2015/11/01 「舶載鏡1枚と仿製鏡3枚の傷跡が一致」
 奈良県立橿原考古学研究所の清水康二主任研究員が、鏡に残った鋳型の傷(ひび)から、中国製とされる1枚(舶載鏡)と和製とされる3枚(仿製鏡)が同じ鋳型から作られたことを突き止めた。
 三次元の分析装置で精密に調べたところ、いずれも文様が異なるのに鋳型の傷を示すしわの形や長さ、位置が、それぞれ2~3カ所で一致したとしている。清水さんは「複数箇所の一致は偶然ではありえない。鏡を鋳造後、鋳型の文様面を削って新しい文様を彫り込んだが、ひびが深いため、そのまま残り、同じ形のしわができた」とし、4枚の鋳型は同じと結論付けた。
 模様の正確さなど見かけで中国製、和製と分類していたが、それが当てにならないことになり、今後、大きな影響を与えそうである。

★卑弥呼に与えられた鏡は百枚だけなので、ほとんどの鏡は魏鏡を模倣しアレンジを加えた和製である。この4枚も和製。
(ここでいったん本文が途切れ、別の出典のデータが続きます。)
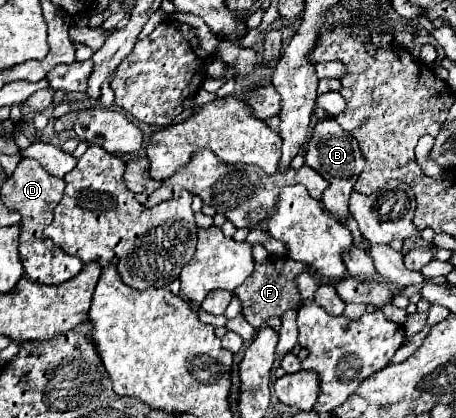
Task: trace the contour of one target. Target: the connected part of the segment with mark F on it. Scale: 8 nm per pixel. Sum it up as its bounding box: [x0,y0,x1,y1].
[235,256,309,328]

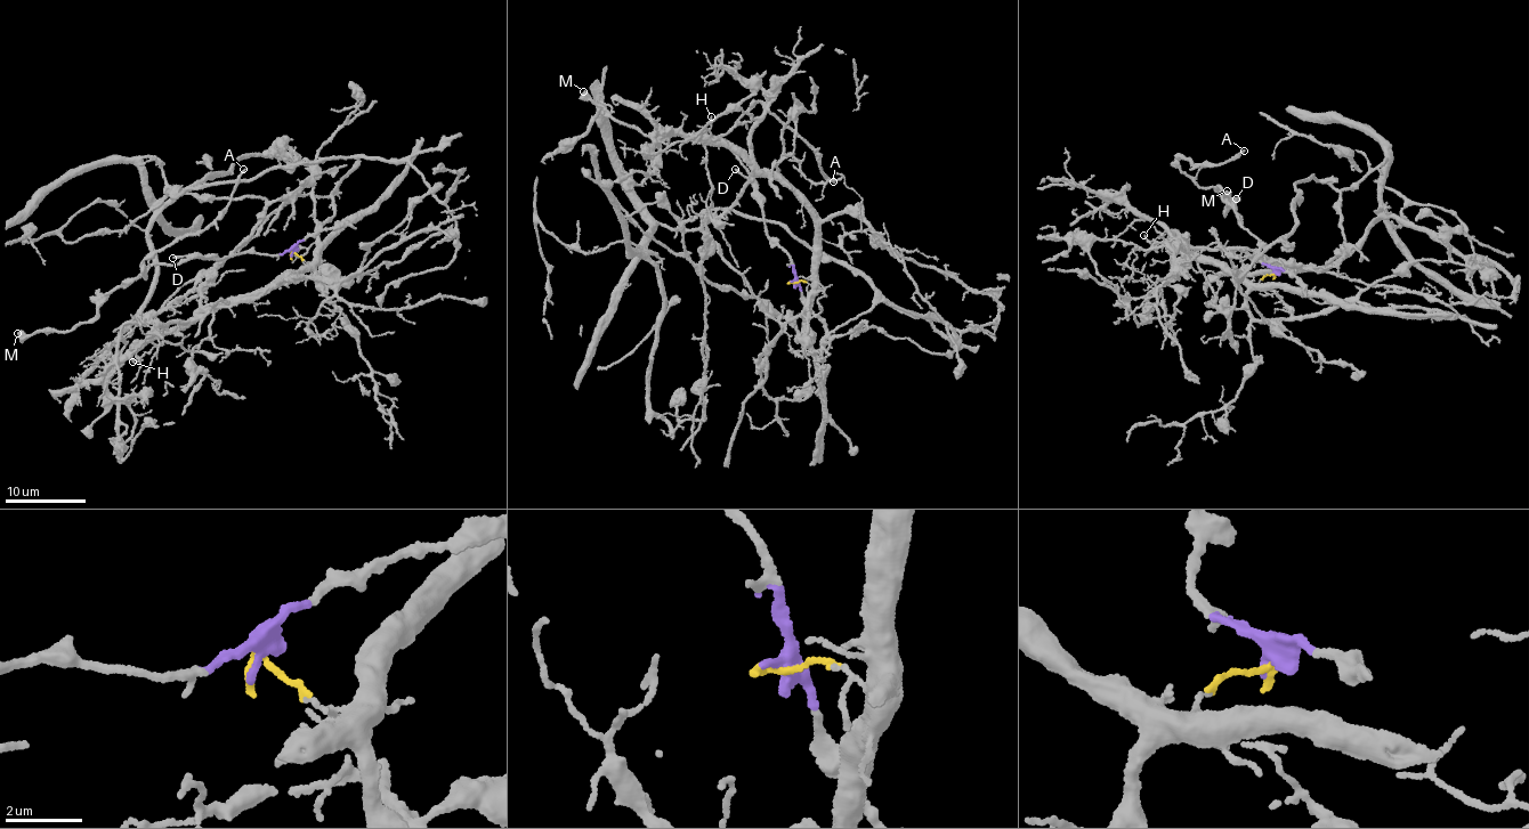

2016/02/05 「中国製」と「日本製」の双方の特徴がある過渡的な三角縁神獣鏡(日経新聞 )
 石川県中能登町の小田中親王塚古墳(4世紀後半)で明治時代以前に出土した三角縁神獣鏡が、「中国製」と「日本製」の双方の特徴がある過渡的な鏡だったことが宮内庁書陵部の調査で分かり、詳細が書陵部紀要に掲載された。
 「卑弥呼の鏡」ともいわれる三角縁神獣鏡は、初期ヤマト王権が権威の象徴として配布したとの説が有力。文様のパターンや正確さなどから中国製と国産に分類されるが、小田中親王塚古墳の鏡は両者が一連のもので、中国か日本のどちらかで作られ続けた可能性を示しており、論議を呼びそうだ。
 調査した加藤一郎主任研究官によると、鏡は直径約21センチ、重さ827グラム。神像、角や牙を持つ獣像などの文様がある「三神三獣鏡」で、中国製では最新段階に位置づけられる。しかし、鏡の中心部(内区)とその外側(外区)の厚みにほとんど差がないなど国産鏡に近い要素もあった。「いわゆる『中国製』から『日本製』への過渡期に当たる。文様は初期の三角縁神獣鏡に比べ崩れているが、古代中国の神仙思想を理解したものであり、中国製だろう。個人的には三角縁神獣鏡は全て中国製と思う」と話している。
 同古墳は直径約65メートル、高さ約14メートルで、北陸最大級の円墳。能登半島を横切る交通の要衝にあり、1875年に崇神天皇の皇子である大入杵命の墓に指定された。指定前は埋葬施設の石槨が露出し、三角縁神獣鏡は墳丘上にあった神社に祭られていたという。日本海側では最北の出土例で、近くの「白久志山御祖神社」の神宝となり、詳細な調査はされていなかった。

★2015/11/05のニュースにあるように、これまでの中国製、日本製という研究者の感覚的分類法はまったく意味を成さない。この鏡もすべて倭鏡である。卑弥呼の鏡は銘文の記された三角縁神獣鏡、陳氏鏡で、発見されている本物は 十枚あるかどうかというところではないか。